А был вечер, и на руках у них была купчая от нотариуса, что они Харабарову заплатили деньги, и не знали они, что Харабаров и их обманул, и еще одного товарища, которому тоже продал дом, и обманул еще и государство, получив от него квартиру за дважды проданный дом.

Они под вечер пришли на новую собственную жилплощадь, почти ничего с собой не взяли, кроме водки, и устроились, водку попивая и дожидаясь утра, чтобы объявить официальным лицам, что они – домовладельцы и им тоже обязаны дать новую квартиру в новом микрорайоне, где кирпич, где стекло, где бетон. Они были бодры и полны мыслей, они говорили о том и о сем, многое ругали и многое хвалили, и постепенно пьянели, закусывая исключительно луком. И они вышли ночью из духоты, которая образовалась в избе из-за того, что они докрасна натопили бывшую Васькину печку. И увидели – звезд мириады на небе, а на земле – отсутствие света, и дома – одни полуразрушенные бульдозерами, другие целехонькие еще, но мрачные, пустые, черные, а некоторые и не дома, а фундаменты со снятыми домами, полные многолетнего сора и свежего серого, набившегося в фундаменты снега.

– Мне что-то страшно, – сказал один молодой специалист, – я боюсь, что нам не дадут квартиру.

– Это может быть, – подал голос второй специалист, продолжавший смотреть на звезды, – а нам с тобой не один ли фиг?

– Только денег жалко, – подытожил первый, и пьяные молодые специалисты вернулись в купленную по дешевке избу.

И они пили и дальше и больше, и уже видели себя в сияющем новом экспериментальном микрорайоне, и уже они обосновались якобы в этом городе на вечное поселение, обживались в нем, заводили на каждого по семье, становились уважаемыми старожилами города и нянчили внуков, и выступали в качестве почетных пионеров, людей, помнящих наше грозовое время, на пионерских сборах грядущих лет.

И один из них тогда другому говорит:

– А ты знаешь, что у меня рукопись, состоящая из одного стихотворения, посвященная тебе?

– Нет, – ответил другой.

И они встали, и они положили руки на плечи друг другу и стали смотреть друг другу в глаза.

Но тут раздался страшный удар. Дом зашатался, и штукатурка, осыпаясь, стала больно ударять молодых специалистов по голове. И они поспешили выбраться из очага поражения наружу, где бульдозер из СМУ-2 с утра пораньше ворочал дома, увеличивая и создавая площадь новостройки.

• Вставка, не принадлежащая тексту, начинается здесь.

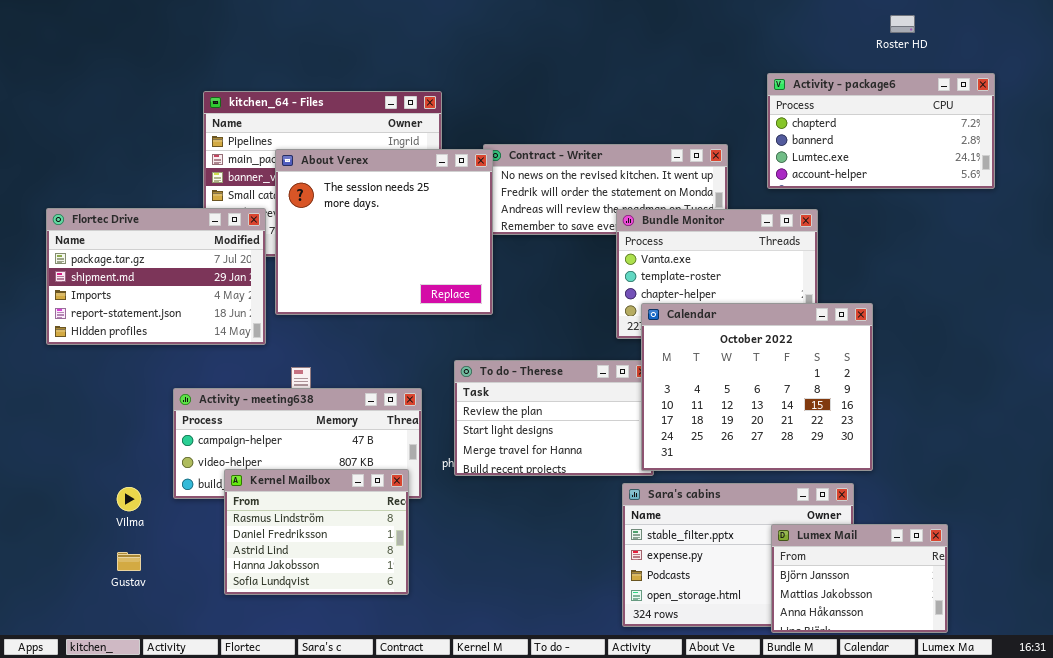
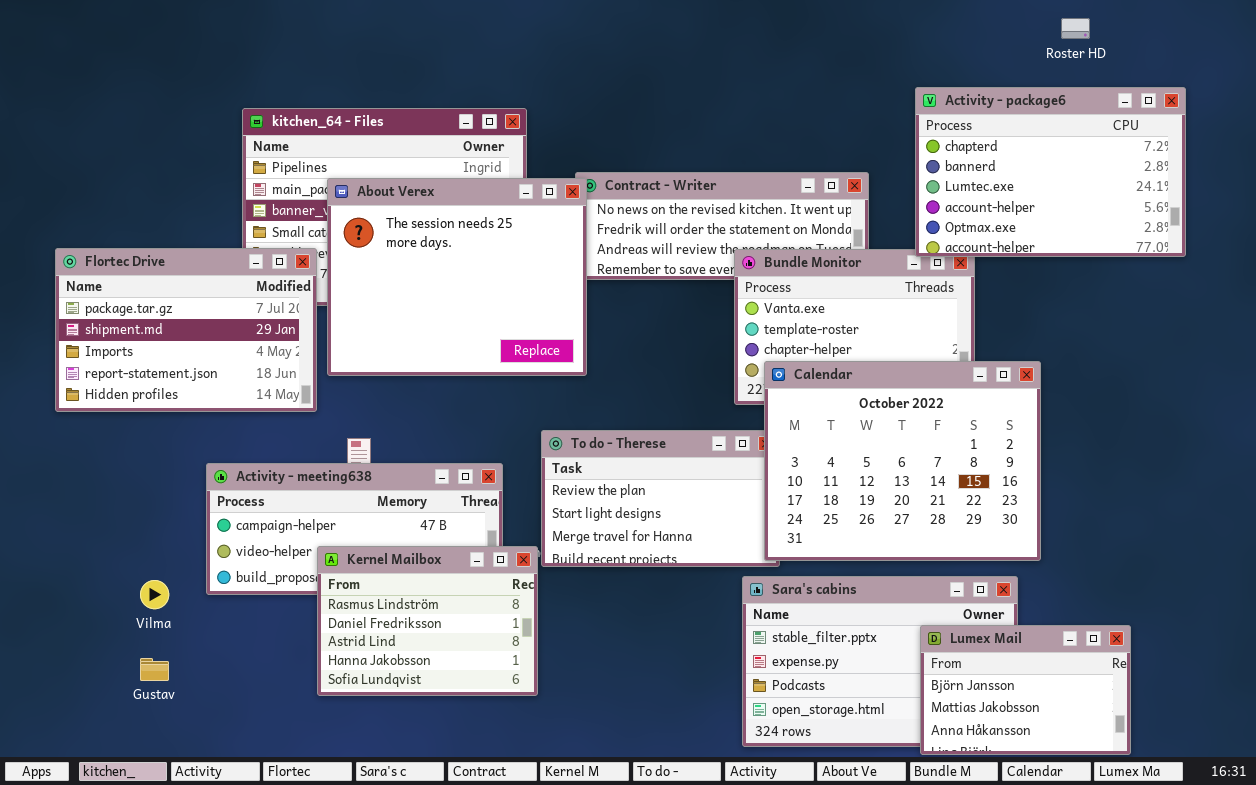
Activity - package6: [767,73,995,189] -> [915,87,1186,257], resized
Kernel Mailbox: [224,469,409,595] -> [317,546,538,696], moved

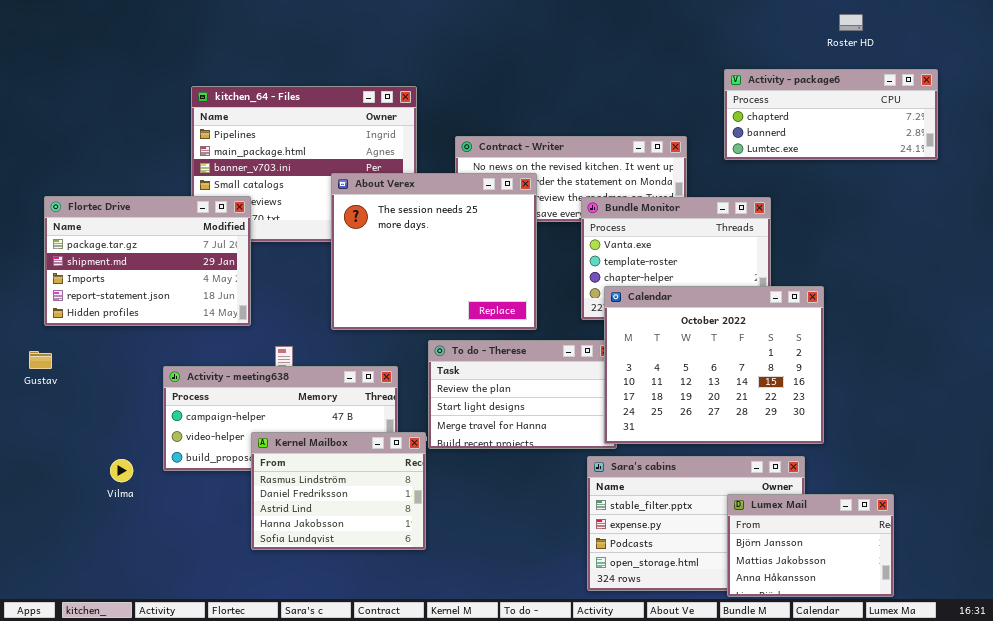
Activity - package6: [915,87,1186,257] -> [724,69,938,160], resized
About Verex: [327,178,587,376] -> [331,173,537,330], moved
Gustav: [140,658,169,681] -> [29,351,52,369], moved

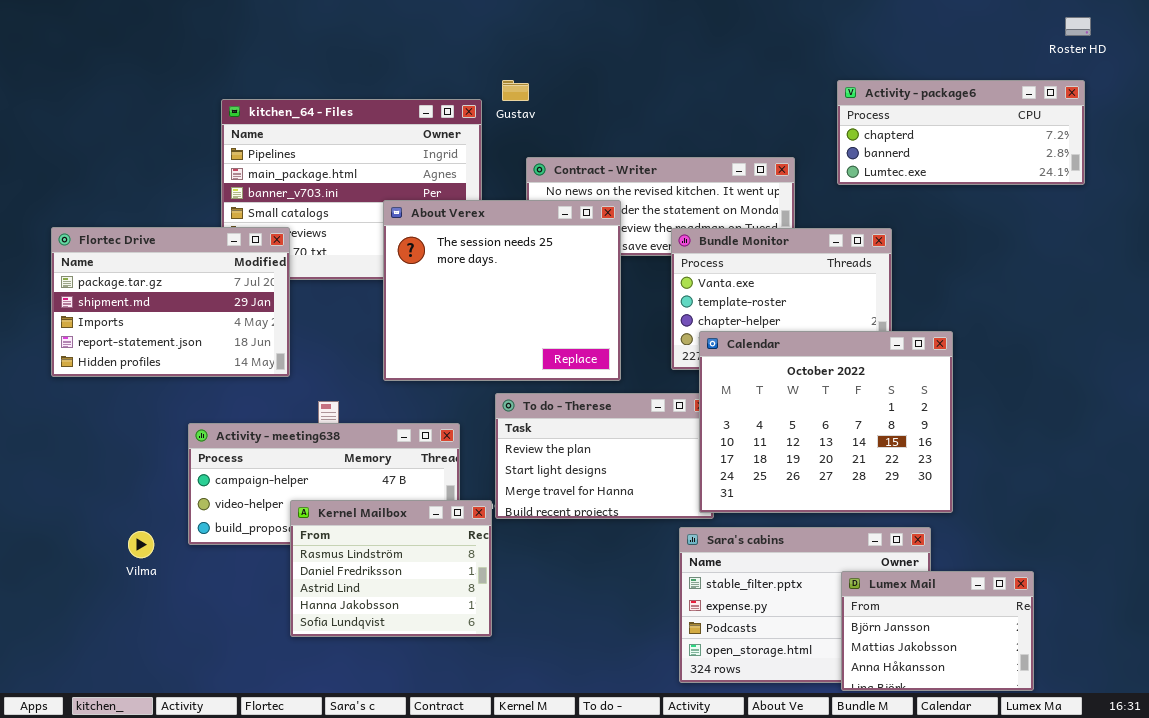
Roster HD: [839,14,863,31] -> [1065,17,1091,36], moved
Gustav: [29,351,52,369] -> [502,80,529,101], moved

При этом они потеряли свой важный и взволнованный вид, а рукопись, состоящая из одного стихотворения, которую один из них этой же ночью пьяный посвятил другому, погибла.

1 февр. 1969 г.

Красноярск

Р.S. А вот этот сюжет, рассказывающий о том, как молодежь в рамках развитого социализма решала квартирный вопрос, мною целиком придуман. А напечатан он был лишь через 10 лет после написания в рукописном альманахе «Метрополь», который в отличие от «одного стихотворения» не погиб, а даже наоборот: был опубликован и переведен в США и других капстранах, за что меня, собственно, и вышибли из Союза советских писателей, куда незадолго перед этим приняли. История теперь уже давняя, теперь уже даже смешно, как пушкинскому малышу, который «обморозил пальчик». А тогда – и в 1979-м, и в 1969-м было немножко печально ощущать, что все мы, видать, так и помрем при социализме. А вообще-то рассказ слабоват: проба пера, так сказать.

Харабаров – такова была фамилия известного тогда почти как Евтушенко поэта. Я ее взял совершенно случайно, однако мне и это на всякий случай поставили в вину.

…на Манежной, ныне 50 лет Октября площади, – теперь эта площадь опять Манежная, и есть слабая надежда, что в этот раз – навсегда.

…положили руки на плечи друг другу и стали смотреть друг другу в глаза, – в дальнейшем один американский славист после опубликования этого рассказа и перевода его на различные языки обнаружил в нем гомосексуальные мотивы. Товарищ не прав, не прав товарищ.

Плешивый мальчик

Я припрятал от жены девять металлических рублей, девять кружочков, напоминающих о металлических зубах тетки, зазевавшейся как-то утром над водопроводным люком, где белая вода все бьет, бьет в трубы, бьет, да никак не может вырваться.

За углом был гастроном, куда привезли вино по восемьдесят четыре копейки пол-литра, очень славное вино – крепостью четырнадцать градусов.